Das Rad - VeerThe addition of bassist Jon Short to Das Rad‘s long-term trio of Nick Robinson, Martin Archer and Steve Dinsdale has lent an extra heft and low-end adventure to an already adventurous trio.

Although recently released, this album compiles work that dates back to 2020 and perhaps because of that runs an absolute gamut of styles and sounds, constantly switching positions, leading the listener astray and dropping hints that don’t always come to fruition and instead end up far from home.

All players bar Jon are credited with the extremely vague “keys”, so as well as the strength and density one might expect from players of this ilk, there is much mysterious and external stimuli that fill in any resultant gaps and prompting excrescent sidelines that move focus away from the main event.

Whatever the album contains though, it is hard to describe it as jazz; there is much more of a cool European feel to the sly hypnotic bass groove of opener “Lutraphobia”. Why anyone could fear otters, I have no idea; but the swing of the track jars with the sticky, sleazy sax and guitar. There is an angry sort of energy in the guitar and that is palpable throughout the album, as if Nick is tired of pressing the point home where as Martin’s woodwind is generally lighter, often dropping hints to the listener and leading them into a fruitless search. Meanwhile the rhythm section forges its own muscular, sharp shapes.

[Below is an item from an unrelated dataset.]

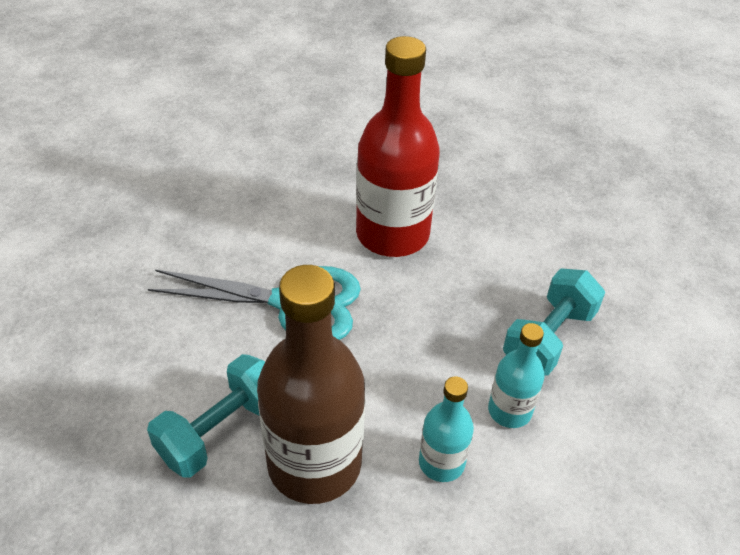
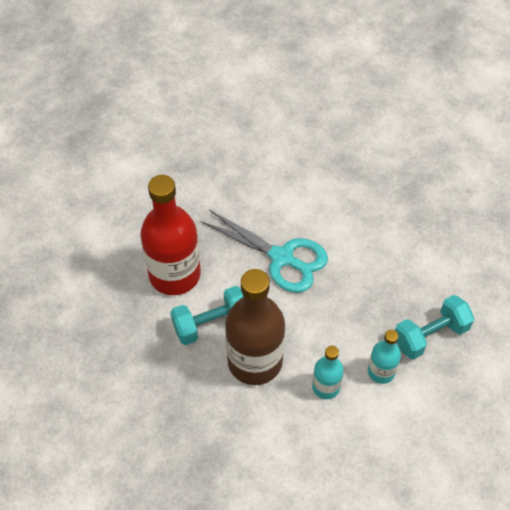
camera: 25 degrees right, 10 degrees up
(392, 234) = (365, 230): red bottle -> red bottle (174, 274)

It is more about concocting an atmosphere than adhering to anything like guidelines; so the shadowy, barely contained mass of action that is “Bergen Cross” with its full kit work out and distorted ghost of Jon Lord keyboard runs melts into the brooding abstraction of “Confiture”. Tones combine for a thick fug that binds the listener, ensnaring with slow moving force; a gaggle of clarinet, a surge of disparate noise, all knitting together like a web around the listener, the looseness and surge of the sax tearing up the sky.

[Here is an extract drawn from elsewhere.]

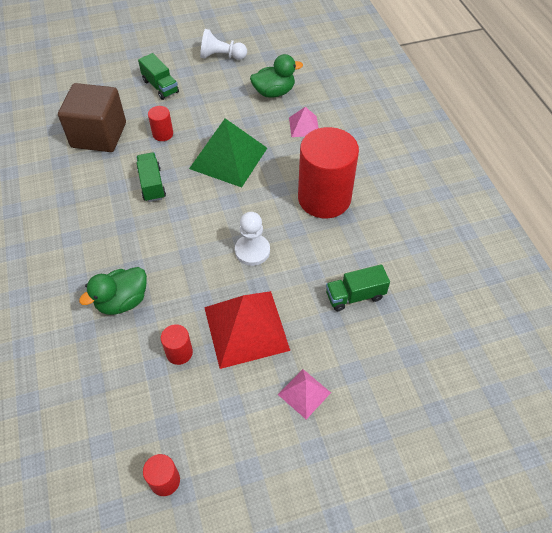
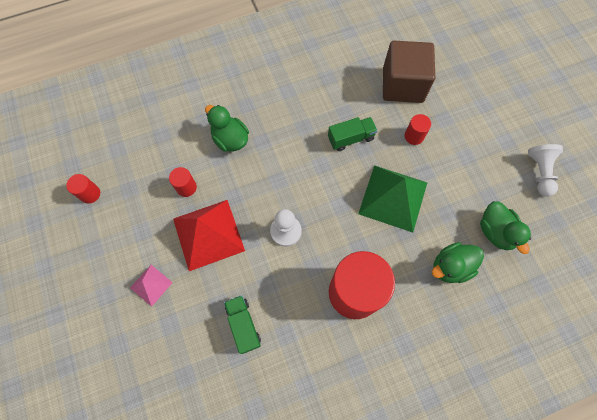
camera: 85 degrees right, 15 degrees up
(160, 86) = (478, 123): green truck -> none
(304, 126) = (450, 267): pink pyramid -> green duck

Some of it really broods with a sinister edge, prowling, searching in dark corners, gradually upping tempo until the pursuit is in full flight, querulous keys abetting malignant guitar. At other points, there is an airy lightness, with the pressure dropping and a clear sunrise sound appearing, turning its back on the night. The flute on “Farfalla” adds to a kind of sylvan fantasy with typewriter and radio lending a surreal edge.

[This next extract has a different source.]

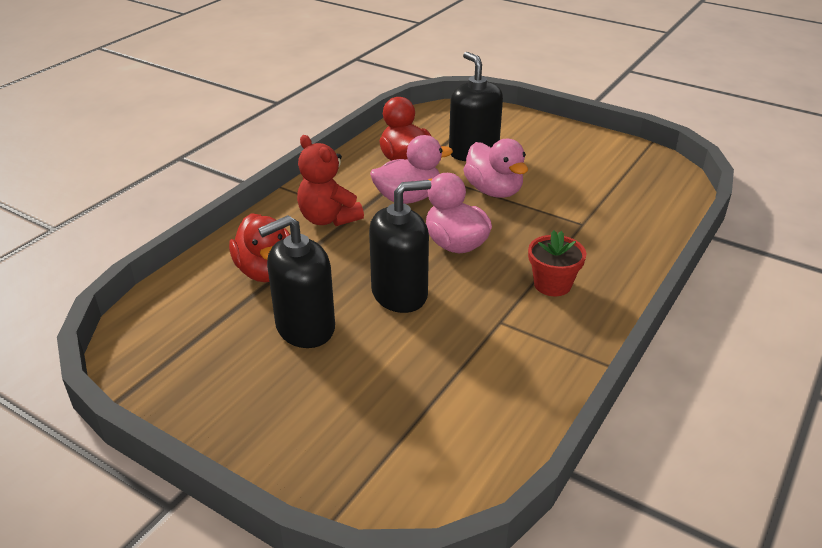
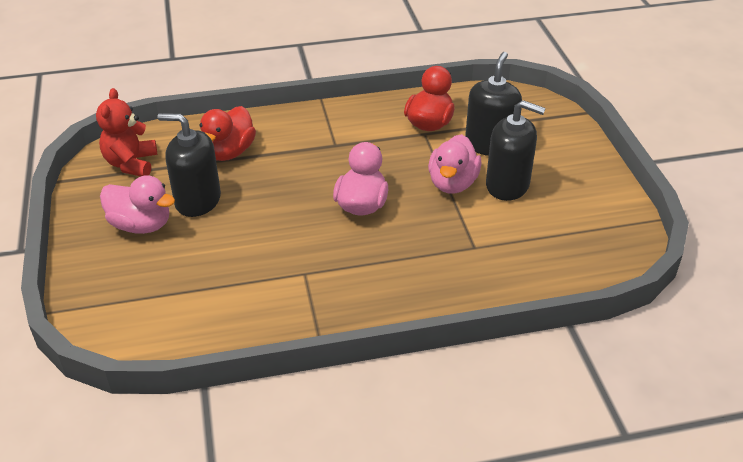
camera: 45 degrees right, 5 degrees up
(328, 219) = (314, 138): red teddy bear -> red teddy bear (131, 164)
(399, 294) = (277, 215): black soap dispenser -> black soap dispenser (507, 185)
(408, 198) = (385, 153): pink duck -> pink duck (141, 225)
(552, 284) = (376, 273): red flower pot -> none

Incredibly, before the sprawling song suite “Expergefactor” takes hold of proceedings, the quartet takes a dash through a heavy ’80s influenced splurge of post-punk, the bass as wilful as you would want and the shards of guitar, sprinkling in your hair and also the reggae-ish swagger of “Kingdom Fall”, airy with echo that winks towards dub, but provides much space for surf-influenced guitar.

To be honest, the album would be satisfying if it ended there; but the six-part finale really takes all the ideas already provided and slows them down, intensifying them, stitching them together and then unfurling them with the added confusion of Peter Rophone‘s treated voices, hidden insinuating whispers and random, restless outbursts. It is slow, it simmers, working at tangents, players feeling their way in, allowing time to take its toll, the tension and strength of guitar and bass offset by the flightier woodwind and the steady percussive precision.

At points it flirts with metal, but is far too fluid and changeable to stay for long, instead switching tack and looking down the long meandering road towards prog. Is it prog? Well, it is certainly progressive in ideas and outlook; but it is always restless and you know that momentum is in the back of their minds. At one point Peter’s voice echoes a train whistle, but a tranquil garden will ever be round the corner; and although some distant landmarks are possibly familiar, the scenery is in constant flux, its changes eventually rendering you lost and inevitably in their power.

Working as a quartet adds further strength to an already impressive body of work and this might be Das Rad’s best yet. Let’s see how the next few years unfold.